■ EXTRACT TO READ:
• • • •
Adam Putnam: Florida Needs a Statewide Water Plan

By: Jim Turner | Posted: February 19, 2013 10:30 AM

Green algae grows in Fanning Springs, part of the Florida aquifer.

The numerous regional fights over water rights across Florida continue to threaten the long-term sustainability of the state’s vital agriculture industry, Agriculture Commissioner Adam Putnam warned state senators Tuesday.

Appearing before the Senate Agriculture Committee, Putnam listed the maintenance of water resources, along with expanding the "Fresh From Florida" promotion of Sunshine State produce both in schools and abroad, and the eradication of invasive species and diseases, among his legislative priorities for the 2013 session.

“There is not a corner of the state that’s not in some type of water scarcity conflict,” Putnam said.

“We’ve got to work our way and manage through those things, with a particular sensitivity to agriculture because it is such a foundation for our economy.”
• • • •
Saved entries
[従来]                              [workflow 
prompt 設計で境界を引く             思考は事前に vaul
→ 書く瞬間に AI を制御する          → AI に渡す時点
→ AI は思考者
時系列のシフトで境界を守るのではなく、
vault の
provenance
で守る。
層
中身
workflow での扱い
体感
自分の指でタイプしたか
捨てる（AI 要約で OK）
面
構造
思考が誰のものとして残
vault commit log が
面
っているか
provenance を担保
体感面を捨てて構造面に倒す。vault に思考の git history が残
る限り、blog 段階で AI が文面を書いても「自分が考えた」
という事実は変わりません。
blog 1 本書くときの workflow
• • • •
■ WHAT TO PRODUCE: Pick up the article about Adam Putnam and Florida's water plan right after its last sentence, and keep going in the same news style.

■ EXPECTED ANSWER:
He pointed to ecological and economic collapse facing Apalachicola Bay, to regional fights over spring sheds from Jacksonville to Central Florida, to the pressure of population growth on water supplies in the Southeast.

“For the past decade-and-a-half the Everglades have received the bulk of attention when it comes to water policy. I think that we need to have a statewide strategy for water, and that includes protecting our springs and the aquifer that feeds those springs, as well as our surface water issues,” Putnam said after the committee meeting.

The message isn’t anything new from Putnam, who has been sounding the alarm since taking office that Florida must increase its alternative water supplies and desalination plants and offer incentives to developers to help conserve water supplies.

With Florida expected soon to surpass New York as the third most populated state in the nation, the projections have been that the Sunshine State will need to increase its water production by 2 billion gallons a day by 2025, a task the state’s five water management districts have started planning for.

Also to help the citrus industry, Putnam told the committee he is backing a $9 million request for citrus greening research, to match the $60 million already invested to fight the disease by the state’s $9 billion a year citrus industry.


Reach Jim Turner at jturner@sunshinestatenews.com or at (772) 215-9889.

Comments (5)

1:31PM FEB 20TH 2013
For a recent article on desalination, google Desalination + LA Times.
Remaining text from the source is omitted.